__Provided text__:
▶
CI95% The confidence interval (CI) predicts the location of the population mean. For example, an observed mean of 12 with a CI95% of 2 means that the we believe there is a 95% probablity that the population mean lies between 10 and 14. Confidence intervals are useful error bars for graphs, as they give the viewer a sense of the variability for each mean. The CI is calculated with the formula CI = T * (SD / sqrt(N)), where SD is the standard deviation, N is the number of observation and T is the t-value with a given probability of p lying beyond it. For example, if we have 8 observation (degrees of freedom = 7), then t for .025 is 2.365. Note we use for CI95% we use a t-value of .025, as the confidence interval extends to 47.5% above and 47.5% below the mean. See nCI95% for how the CI95% values can be adjusted based on group variability. One can either compute separate confidence intervals for each condition, or compute a single global confidence interval. My software generates a single global confidence interval, as suggested by:
Data transform ANOVA and other parametric tests (such as the t-test) assume the data is normally distributed (a 'bell shaped curve'), with many scores near the mean and relatively fewer scores far above or below the mean. However, data is often 'skewed', and this can cause problems. A common rule of thumb is to apply a data transform if the zSkew of the data is greater than 1.96 or less than -1.96. The type of transform applied depends on the level of the skew. ezANOVA allows you to apply the reciprocal, log, sqrt, and arcsin transforms. To apply a transform, select the desired formula from the 'Transform' item of the 'Data' menu.
◀
__Problems to work on__:
a - In the statistics help text, what t-value is given for eight observations at .025?
b - Name every transform the statistics help text says ezANOVA lets you apply.
c - Write the next part of the statistics help text, picking up after its final sentence.

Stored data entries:
▶
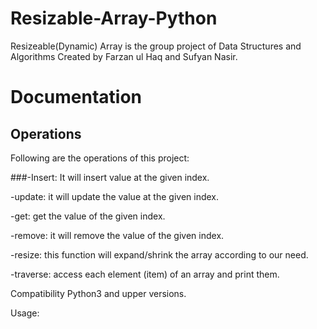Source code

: # Resizable-Array-Python

Resizeable(Dynamic) Array is the group project of Data Structures and Algorithms
Created by Farzan ul Haq and Sufyan Nasir.

# Documentation

## Operations
Following are the operations of this project:

###-Insert: 
It will insert value at the given index.

-update: it will update the value at the given index.

-get: get the value of the given index.

-remove: it will remove the value of the given index.

-resize: this function will expand/shrink the array according to our need.

-traverse: access each element (item) of an array and print them.

Compatibility
Python3 and upper versions.

Usage:

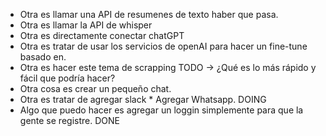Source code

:* Otra es llamar una API de resumenes de texto haber que pasa.
* Otra es llamar la API de whisper
* Otra es directamente conectar chatGPT
* Otra es tratar de usar los servicios de openAI para hacer un fine-tune basado en.
* Otra es hacer este tema de scrapping
TODO -> ¿Qué es lo más rápido y fácil que podría hacer?
* Otra cosa es crear un pequeño chat.
* Otra es tratar de agregar slack * Agregar Whatsapp.
DOING
* Algo que puedo hacer es agregar un loggin simplemente para que la gente se registre.
DONE
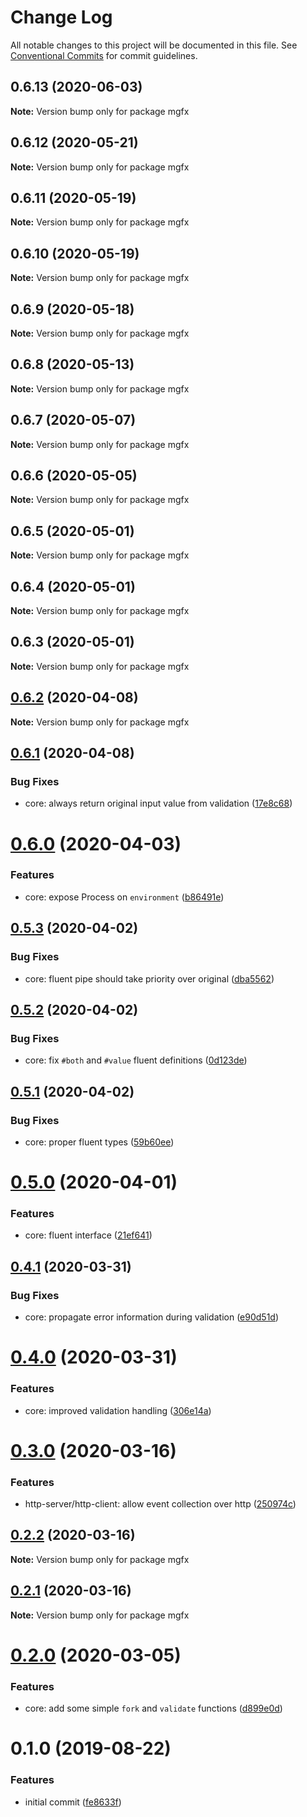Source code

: # Change Log

All notable changes to this project will be documented in this file.
See [Conventional Commits](https://conventionalcommits.org) for commit guidelines.

## 0.6.13 (2020-06-03)

**Note:** Version bump only for package mgfx





## 0.6.12 (2020-05-21)

**Note:** Version bump only for package mgfx





## 0.6.11 (2020-05-19)

**Note:** Version bump only for package mgfx





## 0.6.10 (2020-05-19)

**Note:** Version bump only for package mgfx





## 0.6.9 (2020-05-18)

**Note:** Version bump only for package mgfx





## 0.6.8 (2020-05-13)

**Note:** Version bump only for package mgfx





## 0.6.7 (2020-05-07)

**Note:** Version bump only for package mgfx





## 0.6.6 (2020-05-05)

**Note:** Version bump only for package mgfx





## 0.6.5 (2020-05-01)

**Note:** Version bump only for package mgfx





## 0.6.4 (2020-05-01)

**Note:** Version bump only for package mgfx





## 0.6.3 (2020-05-01)

**Note:** Version bump only for package mgfx





## [0.6.2](https://github.com/ai-labs-team/mgFx/compare/mgfx@0.6.1...mgfx@0.6.2) (2020-04-08)

**Note:** Version bump only for package mgfx





## [0.6.1](https://github.com/ai-labs-team/mgFx/compare/mgfx@0.6.0...mgfx@0.6.1) (2020-04-08)


### Bug Fixes

* core: always return original input value from validation ([17e8c68](https://github.com/ai-labs-team/mgFx/commit/17e8c68))





# [0.6.0](https://github.com/ai-labs-team/mgFx/compare/mgfx@0.5.3...mgfx@0.6.0) (2020-04-03)


### Features

* core: expose Process on `environment` ([b86491e](https://github.com/ai-labs-team/mgFx/commit/b86491e))





## [0.5.3](https://github.com/ai-labs-team/mgFx/compare/mgfx@0.5.2...mgfx@0.5.3) (2020-04-02)


### Bug Fixes

* core: fluent pipe should take priority over original ([dba5562](https://github.com/ai-labs-team/mgFx/commit/dba5562))





## [0.5.2](https://github.com/ai-labs-team/mgFx/compare/mgfx@0.5.1...mgfx@0.5.2) (2020-04-02)


### Bug Fixes

* core: fix `#both` and `#value` fluent definitions ([0d123de](https://github.com/ai-labs-team/mgFx/commit/0d123de))





## [0.5.1](https://github.com/ai-labs-team/mgFx/compare/mgfx@0.5.0...mgfx@0.5.1) (2020-04-02)


### Bug Fixes

* core: proper fluent types ([59b60ee](https://github.com/ai-labs-team/mgFx/commit/59b60ee))





# [0.5.0](https://github.com/ai-labs-team/mgFx/compare/mgfx@0.4.1...mgfx@0.5.0) (2020-04-01)


### Features

* core: fluent interface ([21ef641](https://github.com/ai-labs-team/mgFx/commit/21ef641))





## [0.4.1](https://github.com/ai-labs-team/mgFx/compare/mgfx@0.4.0...mgfx@0.4.1) (2020-03-31)


### Bug Fixes

* core: propagate error information during validation ([e90d51d](https://github.com/ai-labs-team/mgFx/commit/e90d51d))





# [0.4.0](https://github.com/ai-labs-team/mgFx/compare/mgfx@0.3.0...mgfx@0.4.0) (2020-03-31)


### Features

* core: improved validation handling ([306e14a](https://github.com/ai-labs-team/mgFx/commit/306e14a))





# [0.3.0](https://github.com/ai-labs-team/mgFx/compare/mgfx@0.2.2...mgfx@0.3.0) (2020-03-16)


### Features

* http-server/http-client: allow event collection over http ([250974c](https://github.com/ai-labs-team/mgFx/commit/250974c))





## [0.2.2](https://github.com/ai-labs-team/mgFx/compare/mgfx@0.2.1...mgfx@0.2.2) (2020-03-16)

**Note:** Version bump only for package mgfx





## [0.2.1](https://github.com/ai-labs-team/mgFx/compare/mgfx@0.2.0...mgfx@0.2.1) (2020-03-16)

**Note:** Version bump only for package mgfx





# [0.2.0](https://github.com/ai-labs-team/mgFx/compare/mgfx@0.1.0...mgfx@0.2.0) (2020-03-05)


### Features

* core: add some simple `fork` and `validate` functions ([d899e0d](https://github.com/ai-labs-team/mgFx/commit/d899e0d))





# 0.1.0 (2019-08-22)


### Features

* initial commit ([fe8633f](https://github.com/ai-labs-team/mgFx/commit/fe8633f))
◀
__Exercise answers__:
a - 2.365

b - Reciprocal, log, sqrt, and arcsin.

c -
Factor A 'factor' is a category of independent variable. For example, in the within-subjects example above the noise of the room we place the participants into is a factor (in this example the factor has three levels: the rooms are either silent, have classical music or have rock music). Each factor must have at least two levels (e.g. we need to compare one setting to another).
Homogeneity of variance In addition to assuming that your data is normally distributed (not skewed), ANOVA also assumes the the variance between conditions is similar. Violating this assumption will reduce your statistical power (you will be less likely to detect differences between your conditions). Therefore, ANOVA tends to fail gracefully: it becomes more conservative if this assumption is broken rather than causing false alarms.
Level A level is a setting of the independent variable. Each factor of a study has at least two levels. For example, in the within-subjects example above experiment has three levels: the participants are in rooms that are either silent, have classical music or have rock music.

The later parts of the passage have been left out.